In the attached files there is all the information I could gather:
- File 'config.log': log file from the configuration of abinit. In brief: I used Intel MPi 4.0.3, Intel Compilers XE2013, Intel MKL BLACS and Intel MKL FFTW3
- File 'simul.log': log file of the simulation that crashes. I used several options within mpirun to get the information related to MPI calls since it seems that the problem is there ( -v -check_mpi -genv I_MPI_DEBUG 5).
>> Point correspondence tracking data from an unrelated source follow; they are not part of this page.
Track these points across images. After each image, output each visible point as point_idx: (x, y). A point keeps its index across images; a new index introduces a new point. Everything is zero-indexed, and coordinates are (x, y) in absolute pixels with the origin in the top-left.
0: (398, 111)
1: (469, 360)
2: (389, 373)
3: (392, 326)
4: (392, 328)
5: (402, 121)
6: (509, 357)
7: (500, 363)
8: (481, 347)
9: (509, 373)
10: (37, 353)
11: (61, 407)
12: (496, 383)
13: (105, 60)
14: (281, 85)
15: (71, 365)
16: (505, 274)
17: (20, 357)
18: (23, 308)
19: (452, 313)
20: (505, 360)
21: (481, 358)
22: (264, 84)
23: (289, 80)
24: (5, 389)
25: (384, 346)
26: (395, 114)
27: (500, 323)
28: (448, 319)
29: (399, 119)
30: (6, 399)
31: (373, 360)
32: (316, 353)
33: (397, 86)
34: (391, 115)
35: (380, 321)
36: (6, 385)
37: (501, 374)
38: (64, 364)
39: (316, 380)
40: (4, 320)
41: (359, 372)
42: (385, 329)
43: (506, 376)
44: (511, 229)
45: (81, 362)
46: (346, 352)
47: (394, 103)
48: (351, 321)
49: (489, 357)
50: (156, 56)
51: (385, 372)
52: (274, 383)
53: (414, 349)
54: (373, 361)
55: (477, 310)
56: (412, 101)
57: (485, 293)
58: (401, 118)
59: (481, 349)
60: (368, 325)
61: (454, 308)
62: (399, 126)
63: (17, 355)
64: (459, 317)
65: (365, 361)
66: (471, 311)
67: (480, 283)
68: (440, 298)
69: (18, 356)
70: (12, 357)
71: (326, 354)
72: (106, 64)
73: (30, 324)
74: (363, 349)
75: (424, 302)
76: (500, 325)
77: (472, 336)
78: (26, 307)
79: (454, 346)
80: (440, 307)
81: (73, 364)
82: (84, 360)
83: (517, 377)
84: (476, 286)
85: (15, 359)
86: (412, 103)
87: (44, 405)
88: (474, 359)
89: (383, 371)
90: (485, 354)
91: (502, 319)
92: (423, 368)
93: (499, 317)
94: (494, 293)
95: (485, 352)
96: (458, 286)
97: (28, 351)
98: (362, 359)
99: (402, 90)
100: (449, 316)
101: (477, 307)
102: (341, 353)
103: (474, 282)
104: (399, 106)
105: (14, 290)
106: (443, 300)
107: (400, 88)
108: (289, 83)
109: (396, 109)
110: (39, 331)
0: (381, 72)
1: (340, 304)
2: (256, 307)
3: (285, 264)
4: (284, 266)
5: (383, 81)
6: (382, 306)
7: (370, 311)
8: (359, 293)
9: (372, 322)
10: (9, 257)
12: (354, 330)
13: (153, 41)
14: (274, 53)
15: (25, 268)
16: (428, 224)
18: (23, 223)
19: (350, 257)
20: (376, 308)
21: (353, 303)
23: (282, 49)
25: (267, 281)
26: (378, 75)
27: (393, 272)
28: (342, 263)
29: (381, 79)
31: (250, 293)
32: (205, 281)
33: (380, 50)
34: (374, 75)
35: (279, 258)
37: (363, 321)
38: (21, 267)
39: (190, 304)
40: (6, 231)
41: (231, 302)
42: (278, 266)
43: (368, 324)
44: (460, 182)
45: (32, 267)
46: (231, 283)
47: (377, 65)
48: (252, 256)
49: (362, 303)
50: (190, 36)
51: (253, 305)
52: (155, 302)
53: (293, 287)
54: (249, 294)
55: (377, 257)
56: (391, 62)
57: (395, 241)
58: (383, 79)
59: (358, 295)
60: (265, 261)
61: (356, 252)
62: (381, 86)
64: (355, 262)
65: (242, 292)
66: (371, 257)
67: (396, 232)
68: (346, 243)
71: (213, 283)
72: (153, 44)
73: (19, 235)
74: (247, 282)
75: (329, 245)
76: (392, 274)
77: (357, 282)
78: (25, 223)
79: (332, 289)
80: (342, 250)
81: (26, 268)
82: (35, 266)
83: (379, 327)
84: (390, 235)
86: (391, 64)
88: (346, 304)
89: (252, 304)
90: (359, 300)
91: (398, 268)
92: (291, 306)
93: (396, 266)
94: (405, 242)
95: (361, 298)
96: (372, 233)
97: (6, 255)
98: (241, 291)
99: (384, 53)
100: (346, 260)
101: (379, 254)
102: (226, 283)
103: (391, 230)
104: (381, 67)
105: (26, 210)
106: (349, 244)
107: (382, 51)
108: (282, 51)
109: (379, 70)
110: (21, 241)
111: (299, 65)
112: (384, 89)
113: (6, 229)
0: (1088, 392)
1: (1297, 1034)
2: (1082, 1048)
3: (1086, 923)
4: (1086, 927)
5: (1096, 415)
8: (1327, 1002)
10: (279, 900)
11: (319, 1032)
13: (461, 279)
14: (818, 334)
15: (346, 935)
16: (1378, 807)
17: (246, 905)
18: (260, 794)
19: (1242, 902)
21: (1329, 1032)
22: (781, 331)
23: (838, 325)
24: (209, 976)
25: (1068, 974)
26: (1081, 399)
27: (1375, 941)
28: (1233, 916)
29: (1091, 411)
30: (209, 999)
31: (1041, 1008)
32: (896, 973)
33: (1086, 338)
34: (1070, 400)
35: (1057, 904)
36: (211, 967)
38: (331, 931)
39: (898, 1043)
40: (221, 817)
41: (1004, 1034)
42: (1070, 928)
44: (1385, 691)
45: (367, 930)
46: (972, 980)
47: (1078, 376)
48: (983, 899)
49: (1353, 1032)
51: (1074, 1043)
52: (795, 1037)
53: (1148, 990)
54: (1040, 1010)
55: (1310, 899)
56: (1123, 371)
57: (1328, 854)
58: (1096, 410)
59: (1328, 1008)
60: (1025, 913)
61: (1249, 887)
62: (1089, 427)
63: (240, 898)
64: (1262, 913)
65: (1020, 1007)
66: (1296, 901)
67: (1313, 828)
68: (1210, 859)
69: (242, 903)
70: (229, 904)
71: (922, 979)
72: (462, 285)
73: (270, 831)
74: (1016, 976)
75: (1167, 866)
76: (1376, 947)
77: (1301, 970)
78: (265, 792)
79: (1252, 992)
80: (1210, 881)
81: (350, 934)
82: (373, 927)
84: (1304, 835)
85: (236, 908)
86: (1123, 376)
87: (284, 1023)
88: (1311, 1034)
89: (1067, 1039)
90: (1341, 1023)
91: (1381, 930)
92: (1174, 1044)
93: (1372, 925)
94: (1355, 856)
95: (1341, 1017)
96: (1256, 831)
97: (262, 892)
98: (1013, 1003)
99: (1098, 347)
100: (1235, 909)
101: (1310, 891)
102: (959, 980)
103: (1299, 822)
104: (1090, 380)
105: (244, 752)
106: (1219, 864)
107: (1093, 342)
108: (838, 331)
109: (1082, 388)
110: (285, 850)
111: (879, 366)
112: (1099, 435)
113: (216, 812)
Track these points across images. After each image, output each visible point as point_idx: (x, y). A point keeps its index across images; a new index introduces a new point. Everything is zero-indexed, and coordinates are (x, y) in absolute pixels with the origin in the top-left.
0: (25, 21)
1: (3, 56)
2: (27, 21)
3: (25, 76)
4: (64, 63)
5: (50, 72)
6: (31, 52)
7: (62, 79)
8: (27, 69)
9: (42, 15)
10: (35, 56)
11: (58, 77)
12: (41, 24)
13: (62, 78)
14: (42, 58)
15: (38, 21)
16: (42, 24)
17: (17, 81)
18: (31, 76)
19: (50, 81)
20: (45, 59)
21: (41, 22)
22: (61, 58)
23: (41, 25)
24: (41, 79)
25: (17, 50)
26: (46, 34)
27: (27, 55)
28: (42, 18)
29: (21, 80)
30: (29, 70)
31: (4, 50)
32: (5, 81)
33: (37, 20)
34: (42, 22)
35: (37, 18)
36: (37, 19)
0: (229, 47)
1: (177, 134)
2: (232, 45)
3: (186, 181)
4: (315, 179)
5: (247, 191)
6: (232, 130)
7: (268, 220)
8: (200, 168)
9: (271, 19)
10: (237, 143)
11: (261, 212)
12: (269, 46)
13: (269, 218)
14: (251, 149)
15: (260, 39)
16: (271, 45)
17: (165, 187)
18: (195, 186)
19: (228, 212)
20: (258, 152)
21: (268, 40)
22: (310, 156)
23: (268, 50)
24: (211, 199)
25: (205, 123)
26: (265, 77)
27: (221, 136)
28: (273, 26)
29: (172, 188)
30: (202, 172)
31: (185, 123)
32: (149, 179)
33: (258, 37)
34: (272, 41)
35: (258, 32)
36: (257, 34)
- File 'abinit.in': the input file of the simulation I am trying to run, just in case it is meaningful. In brief, I want to generate the WFK necessary for a subsequent run to generate a KSS file. This input file works fine if I only use one computing node, so I don't think that the problem is here.
It seems from the log that the errors are related to MPI since there are messages such as:
Code: Select all
[23] ERROR: LOCAL:MPI:CALL_FAILED: error
[23] ERROR: Null communicator.
[23] ERROR: Error occurred at:
[23] ERROR: mpi_comm_rank_(comm=MPI_COMM_NULL, *rank=0x29319b8, *ierr=0x7fff83fabb74)
[23] ERROR: initmpi_grid_ (/home/ivasan/programas/abinit/abinit-6.12.3b/src/51_manage_mpi/initmpi_grid.F90:178)
[23] ERROR: invars1_ (/home/ivasan/programas/abinit/abinit-6.12.3b/src/57_iovars/invars1.F90:1015)
[23] ERROR: invars1m_ (/home/ivasan/programas/abinit/abinit-6.12.3b/src/57_iovars/invars1m.F90:186)
[23] ERROR: m_ab6_invars_mp_ab6_invars_load_ (/home/ivasan/programas/abinit/abinit-6.12.3b/src/57_iovars/m_ab6_invars_f90.F90:548)
[23] ERROR: MAIN__ (/home/ivasan/programas/abinit/abinit-6.12.3b/src/98_main/abinit.F90:260)
[23] ERROR: main (/home/ivasan/programas/abinit/abinit-6.12.3b/bin/abinit)
[23] ERROR: (/lib64/libc-2.5.so)
[23] ERROR: (/home/ivasan/programas/abinit/abinit-6.12.3b/bin/abinit)
I will appreciate if anyone could give me a hint about what can I check/modify in order to solve this problem.
Thank you very much in advance for your answers and your time.
Kind regards,
Iván